İyi okumalar
——————
Derin bir nefes aldı sessizce, birbirine doladığı parmaklarının ardına sakladığı yüzü mumları ışıl ışıl yanan pastaya oldukça yakındı. Gözlerini yumup en içten dileğini fısıldadı.
'Sonsuza dek böyle mutlu olalım."
Gözlerini açıp tuttuğu nefesini mumlara doğru bırakırken onun için kopan alkış tufanı ve mutluluk nidaları gülümsemesine yetmişti. Derin gamzelerinde hissettiği parmaklar ile şaşkınca başını eğdi.
"İyi ki doğdun,hyung."
Sang Joon mümkünmüş gibi daha derin gülümserken küçüğünün ona uzattığı hediye paketini nazikçe alıp pastanın yanına bıraktı. Seokjin usulca saçlarını karıştırırken küçüğünün kızarık tombul yanaklarını sıkmıştı.
"Teşekkür ederim, San-ah."
Küçüğü mümkünmüş gibi daha çok kızarmıştı. Hemen ardından büyüklerine döndü. Namjoon bir kolunu Seokjinin omuzuna atmış onları izlerken Seokjin kucağındaki bebeği Namjoona uzatmıştı, daha sonra eğilip kollarını iki yana açtı. Küçük meleği her gün büyüyordu ve her gün kazandığı başarılar ve yepyeni değerler için oldukça mutluydu.
Sang Joon sımsıkı kollarını doladığında tatlı bir şekilde kıkırdadılar aynı anda. Küçük çocuk gözlerini kapatıp huzurla sevginin kokusunu içine çekerken fotoğraf makinesinin flaş sesi yankılandı büyük salonda. Sang Joon gözlerini araladığında Namjoon boynundaki fotoğraf makinesini kavramış buğulu gözleri ile ikiliyi izliyordu.
"Baba? Sen de gelsene."
Namjoon kollarını hala ayrılmamış olan ikiliye doladığında kalabalıktan yükselen nidalar ile yeniden güldüler.
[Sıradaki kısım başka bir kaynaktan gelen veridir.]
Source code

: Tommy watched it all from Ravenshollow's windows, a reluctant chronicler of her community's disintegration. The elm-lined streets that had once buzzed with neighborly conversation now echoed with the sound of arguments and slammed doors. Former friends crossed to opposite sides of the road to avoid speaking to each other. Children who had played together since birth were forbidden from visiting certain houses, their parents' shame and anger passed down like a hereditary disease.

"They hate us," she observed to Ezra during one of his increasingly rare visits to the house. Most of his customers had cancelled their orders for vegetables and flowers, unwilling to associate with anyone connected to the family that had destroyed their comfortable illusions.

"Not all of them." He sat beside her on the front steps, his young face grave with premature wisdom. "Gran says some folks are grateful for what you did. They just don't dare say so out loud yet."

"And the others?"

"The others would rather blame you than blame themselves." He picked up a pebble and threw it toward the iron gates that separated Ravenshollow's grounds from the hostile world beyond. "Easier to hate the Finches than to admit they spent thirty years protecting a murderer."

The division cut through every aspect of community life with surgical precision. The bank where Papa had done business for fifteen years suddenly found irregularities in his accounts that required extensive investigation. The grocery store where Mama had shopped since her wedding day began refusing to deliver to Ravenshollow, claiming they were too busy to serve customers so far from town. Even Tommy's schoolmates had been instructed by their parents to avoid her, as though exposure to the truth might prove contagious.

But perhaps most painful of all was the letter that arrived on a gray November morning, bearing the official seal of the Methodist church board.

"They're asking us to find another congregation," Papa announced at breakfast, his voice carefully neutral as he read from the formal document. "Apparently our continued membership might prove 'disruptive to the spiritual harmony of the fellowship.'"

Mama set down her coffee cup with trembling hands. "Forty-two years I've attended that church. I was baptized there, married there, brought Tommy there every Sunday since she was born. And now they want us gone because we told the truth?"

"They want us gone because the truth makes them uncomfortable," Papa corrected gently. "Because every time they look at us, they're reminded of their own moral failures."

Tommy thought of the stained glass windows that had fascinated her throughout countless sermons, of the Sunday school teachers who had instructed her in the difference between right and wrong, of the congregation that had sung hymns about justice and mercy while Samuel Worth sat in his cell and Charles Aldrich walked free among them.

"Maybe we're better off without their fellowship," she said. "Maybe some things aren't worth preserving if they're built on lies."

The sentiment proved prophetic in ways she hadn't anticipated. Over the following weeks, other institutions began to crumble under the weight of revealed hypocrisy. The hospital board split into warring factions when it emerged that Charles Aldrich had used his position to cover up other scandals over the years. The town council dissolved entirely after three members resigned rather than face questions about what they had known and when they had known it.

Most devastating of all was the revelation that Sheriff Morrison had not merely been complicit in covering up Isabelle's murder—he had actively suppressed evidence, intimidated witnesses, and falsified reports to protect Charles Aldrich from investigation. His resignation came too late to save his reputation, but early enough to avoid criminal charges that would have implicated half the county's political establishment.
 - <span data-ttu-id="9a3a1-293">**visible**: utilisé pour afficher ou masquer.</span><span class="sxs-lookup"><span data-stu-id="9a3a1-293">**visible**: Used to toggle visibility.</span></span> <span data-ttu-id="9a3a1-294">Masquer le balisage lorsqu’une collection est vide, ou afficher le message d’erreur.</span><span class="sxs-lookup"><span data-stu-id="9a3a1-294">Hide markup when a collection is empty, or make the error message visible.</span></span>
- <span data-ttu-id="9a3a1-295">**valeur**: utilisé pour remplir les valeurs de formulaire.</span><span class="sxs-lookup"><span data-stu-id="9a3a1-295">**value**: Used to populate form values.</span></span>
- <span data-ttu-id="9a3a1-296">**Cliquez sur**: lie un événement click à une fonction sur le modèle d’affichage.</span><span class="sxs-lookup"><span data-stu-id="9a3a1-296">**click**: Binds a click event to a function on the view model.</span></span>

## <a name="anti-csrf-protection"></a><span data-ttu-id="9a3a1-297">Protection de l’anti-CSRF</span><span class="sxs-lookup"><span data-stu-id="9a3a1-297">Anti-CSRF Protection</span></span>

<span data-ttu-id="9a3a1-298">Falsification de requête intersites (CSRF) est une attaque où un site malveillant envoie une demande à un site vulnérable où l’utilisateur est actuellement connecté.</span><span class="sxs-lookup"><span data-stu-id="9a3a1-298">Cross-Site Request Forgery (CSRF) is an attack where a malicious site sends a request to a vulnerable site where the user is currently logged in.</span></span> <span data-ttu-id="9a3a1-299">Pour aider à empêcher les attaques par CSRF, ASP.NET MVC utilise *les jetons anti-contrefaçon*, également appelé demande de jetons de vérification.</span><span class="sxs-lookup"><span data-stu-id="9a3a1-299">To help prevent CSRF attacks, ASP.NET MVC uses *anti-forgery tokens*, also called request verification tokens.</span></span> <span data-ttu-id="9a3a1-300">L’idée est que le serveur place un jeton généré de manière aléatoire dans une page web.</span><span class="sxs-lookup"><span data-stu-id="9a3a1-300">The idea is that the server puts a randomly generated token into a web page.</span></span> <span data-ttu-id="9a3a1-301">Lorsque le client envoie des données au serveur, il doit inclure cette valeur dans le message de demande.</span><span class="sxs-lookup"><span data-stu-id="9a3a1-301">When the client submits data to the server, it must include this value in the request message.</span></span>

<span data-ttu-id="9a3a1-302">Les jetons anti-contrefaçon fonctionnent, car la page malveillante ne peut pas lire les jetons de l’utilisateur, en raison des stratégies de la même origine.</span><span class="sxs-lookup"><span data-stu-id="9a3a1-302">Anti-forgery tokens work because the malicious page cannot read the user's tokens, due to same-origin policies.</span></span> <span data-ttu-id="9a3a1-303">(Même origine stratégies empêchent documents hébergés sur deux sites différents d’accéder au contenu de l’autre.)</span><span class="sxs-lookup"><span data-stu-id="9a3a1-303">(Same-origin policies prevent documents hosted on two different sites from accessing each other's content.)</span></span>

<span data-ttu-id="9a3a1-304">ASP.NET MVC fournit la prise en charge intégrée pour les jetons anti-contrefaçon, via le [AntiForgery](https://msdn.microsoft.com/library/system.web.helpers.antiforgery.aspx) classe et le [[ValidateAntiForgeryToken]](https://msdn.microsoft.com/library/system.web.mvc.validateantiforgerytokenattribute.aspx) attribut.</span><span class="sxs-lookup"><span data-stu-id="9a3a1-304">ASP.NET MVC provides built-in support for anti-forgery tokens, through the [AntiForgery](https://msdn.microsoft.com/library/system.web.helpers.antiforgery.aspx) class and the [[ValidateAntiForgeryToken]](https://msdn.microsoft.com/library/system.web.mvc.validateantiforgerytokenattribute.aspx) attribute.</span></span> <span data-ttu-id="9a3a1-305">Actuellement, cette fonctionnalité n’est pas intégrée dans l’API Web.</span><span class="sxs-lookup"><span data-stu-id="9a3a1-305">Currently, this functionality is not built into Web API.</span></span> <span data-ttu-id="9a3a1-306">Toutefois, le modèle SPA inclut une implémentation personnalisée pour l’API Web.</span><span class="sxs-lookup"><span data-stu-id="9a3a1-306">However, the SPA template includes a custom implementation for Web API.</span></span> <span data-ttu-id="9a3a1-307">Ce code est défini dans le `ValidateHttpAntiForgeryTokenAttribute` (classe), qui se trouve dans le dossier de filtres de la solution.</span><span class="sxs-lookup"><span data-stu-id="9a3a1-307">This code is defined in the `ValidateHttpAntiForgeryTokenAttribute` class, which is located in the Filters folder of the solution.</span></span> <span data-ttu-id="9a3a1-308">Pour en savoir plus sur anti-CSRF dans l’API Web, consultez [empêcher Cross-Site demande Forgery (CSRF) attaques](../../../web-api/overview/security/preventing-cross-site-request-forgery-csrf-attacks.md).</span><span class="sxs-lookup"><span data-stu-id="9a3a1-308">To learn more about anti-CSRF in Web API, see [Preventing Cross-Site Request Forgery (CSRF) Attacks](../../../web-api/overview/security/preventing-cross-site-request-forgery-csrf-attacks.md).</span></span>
Sang Joon ayrıldıktan sonra Hoseokun kucağındaki kardeşine uzandı. Üç yaşındaki Sang Yung heyecanla ağabeyinin kollarına atılırken bağırmıştı.
"Doğum dünün kuklu oysun hung!"
"Teşekkürler Sang Yungie~"
Sang Joon güç bela kollarından kurtulduktan sonra amcalarından gelen hediyeleri açmıştı. Çok istediği oyunu hediye eden Yoongi, hediyeyi küçük kızı aracılığı ile iletmiş karşılığında çığlıklarla dolu bir teşekkür almıştı.
Doğum günü kutlaması son bulurken büyükler terastaki geniş masanın etrafında toplanmışlardı. Seokjin günün hazırlıklarından dolayı yorgun düşmüş, başı Namjoonun omuzuna yaslı halde mayışık gözleri ile sohbete katılmaya çalışıyordu. Hoseok kızının istediği çikolatayı yedirmeye çalışıyordu ancak Jung Gi Dae daha ilk saniyeden beyaz minik elinin her yanını batırmıştı. Jimin Jungkookun hediyesi olan profesyonel kamera ile bu mucizevi güzellikteki anı onlarca kez fotoğraflamakla meşguldü. Galerisinin çoğunu Namjoonun uyuklayan Seokjini izlerken istemsizce oluşan tebessümü doldurmuştu.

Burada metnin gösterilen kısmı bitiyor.